VictoriaMetrics: VMAgent sharding and streaming aggregation causes duplicate series data and does not summarize correctly

Describe the bug

When doing sharding of vmagent with streaming aggregation enabled, there is no differentiation between vmagent shards.

For example, say there is a metric requests_total which should be aggregated to requests_total:30s_without_instance_total. Each shard will output requests_total:30s_without_instance_total with no labels to differentiate the series.

An example of what this ends up doing with 4 shards is this.

Two graphs, one using aggregation, the other using the original data. Both delivered by vmagent shards.

sum(rate(input_events:30s_without_instance_pod_total[1m])) vs sum(rate(input_events[1m])) image image

The sharded aggregation rate calculation always puts out these “Charlie Brown” shaped graphs.

A workaround to this is to add a label to each shard, I did this with the following: --remoteWrite.label=vmagent=%{HOSTNAME}

After that, the original and aggregated data are aligned: image

To Reproduce

apiVersion: operator.victoriametrics.com/v1beta1
kind: VMAgent
metadata:
  name: vmagent
  namespace: monitoring
spec:
  image:
    tag: v1.90.0
  selectAllByDefault: true
  scrapeInterval: "30s"
  replicaCount: 1
  shardCount: 4
  logFormat: json
  resources:
    requests:
      cpu: "2.5"
      memory: "3Gi"
  extraArgs:
    # remoteWrite.label: "vmagent=%{HOSTNAME}"
  remoteWrite:
    - url: "http://my_vm/insert/0/prometheus/api/v1/write"
      sendTimeout: "2m"
      streamAggrConfig:
        keepInput: false
        rules:
          - match: '{__name__=~"input_.+"}'
            interval: "30s"
            outputs: ["total","sum_samples"]
            without: ["pod", "instance"]

Version

v1.90.0

Logs

No response

Screenshots

No response

Used command-line flags

No response

Additional information

No response

About this issue

  • Original URL
  • State: closed
  • Created a year ago
  • Reactions: 1
  • Comments: 16 (2 by maintainers)

Commits related to this issue

Most upvoted comments

Hey there. The problem @Maybeee233 wrote about is indeed reproducible. The point is that the current position of remoteWrite.label in the metric’s relabeling lifecycle is highlighted in red in the diagram:

prometheus-convertion-2

This causes this label to be deleted at one of the later stages of relabeling, and it is also removed from the aggregate if it is not specified in the by field.

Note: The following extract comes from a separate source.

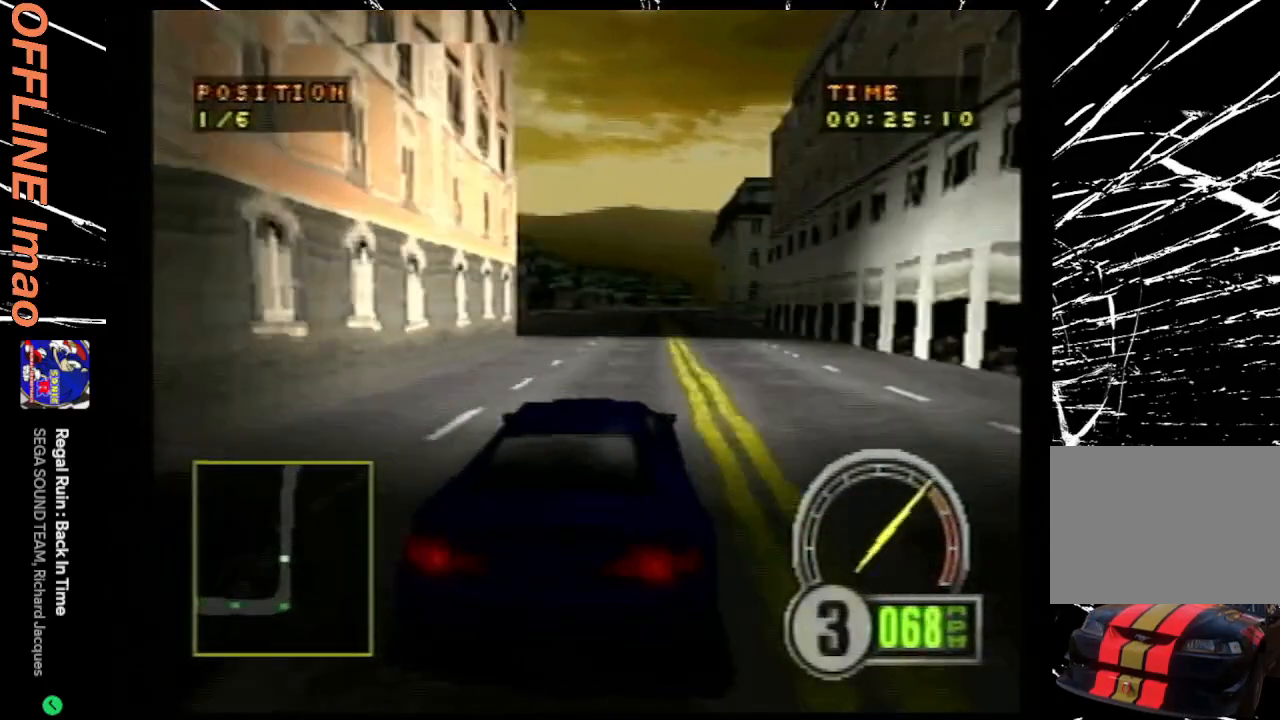
{"buttons": ["CROSS"], "events": [[100, "R2", "down"], [467, "R2", "up"]]}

Judging by the comments in the source code it is justified by compatibility with Prometheus:

https://github.com/VictoriaMetrics/VictoriaMetrics/blob/c36259fca5ae9c8e58e9d6c56512cdcbedd091c3/app/vmagent/remotewrite/relabel.go#L90-L110

This refers to the following phrase in the Prometheus documentation:

image

But the problem is that the above function doesn’t apply to extra_labels (from promscrape.config), it only applies to remoteWrite.label here:

https://github.com/VictoriaMetrics/VictoriaMetrics/blob/c36259fca5ae9c8e58e9d6c56512cdcbedd091c3/app/vmagent/remotewrite/remotewrite.go#L390

As for me, applying remoteWrite.label at this point looks like an error, but changing the behavior of this option now would be breaking.

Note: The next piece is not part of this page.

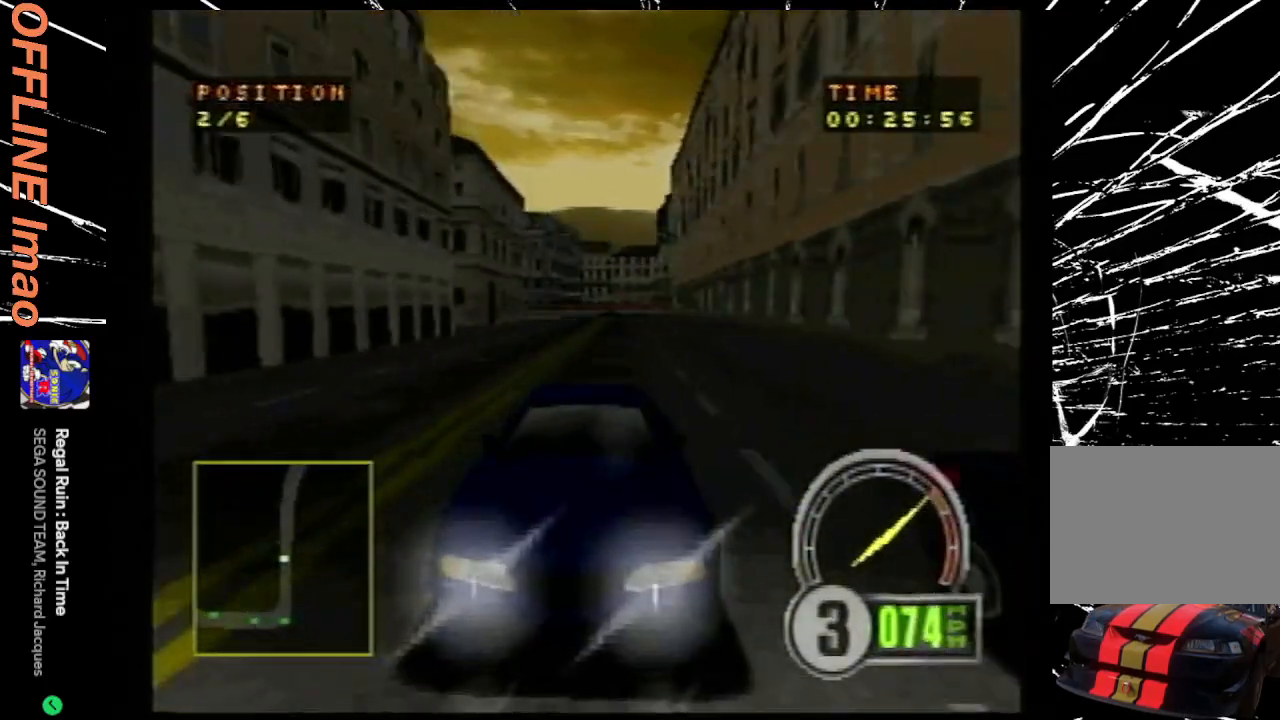
{"buttons": ["CROSS"], "events": [[100, "DPAD_RIGHT", "down"], [233, "DPAD_RIGHT", "up"]]}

Bottom line: In its current form, this workaround will only work if you additionally specify this label in the by field for every aggregation.

@hagen1778 wdyt?

@Amper would you mind checking about the correct usage of ENV variables in the config mentioned by @Maybeee233 ? I believe this case should be related to the docs update we discussed earlier.

@mbrancato @hagen1778

Yes, the problem does occur and is related to the fact that the same timeseries (because of the relabeling) with different intermediate value is pushed from different vmagent shards and written to the storage with different timestamps - as a result:

  • with de-duplication enabled we lose data because the de-duplication will leave a sample from only one of the agents for each interval
  • with de-duplication disabled we get incorrect data (“Charlie Brown” shaped graphs).

Proposed solution:

  • by default, as a result of streaming aggregation, add a special label (e.g. vmagent_shard_num) to aggregated timeseries with the shard number (only on the sharded agents)
  • add a parameter to the configuration to disabling this feature
  • in the release notes it may be worth warning about a temporary increase in churn rate after the update

We will discuss this proposal with our colleagues and then decide whether we will implement it.


P.S. Exactly the same problem can occur without stream-aggregation if relaybeling is used, which will result in the same series on different agent shards.

Both would ship a metric http_requests:30s_without_pod_instance_total but the values would be disjoint in a time-series fashion. There was no way to differentiate they came from two different sets of pods / different shards.

I’d expect VM still summarise them correctly, even if they have identical labels. The problem would be if their timestamps match identically as well. In this case, VM starts to deduplicate such datapoints. Thanks for the context - I’ll try to reproduce this.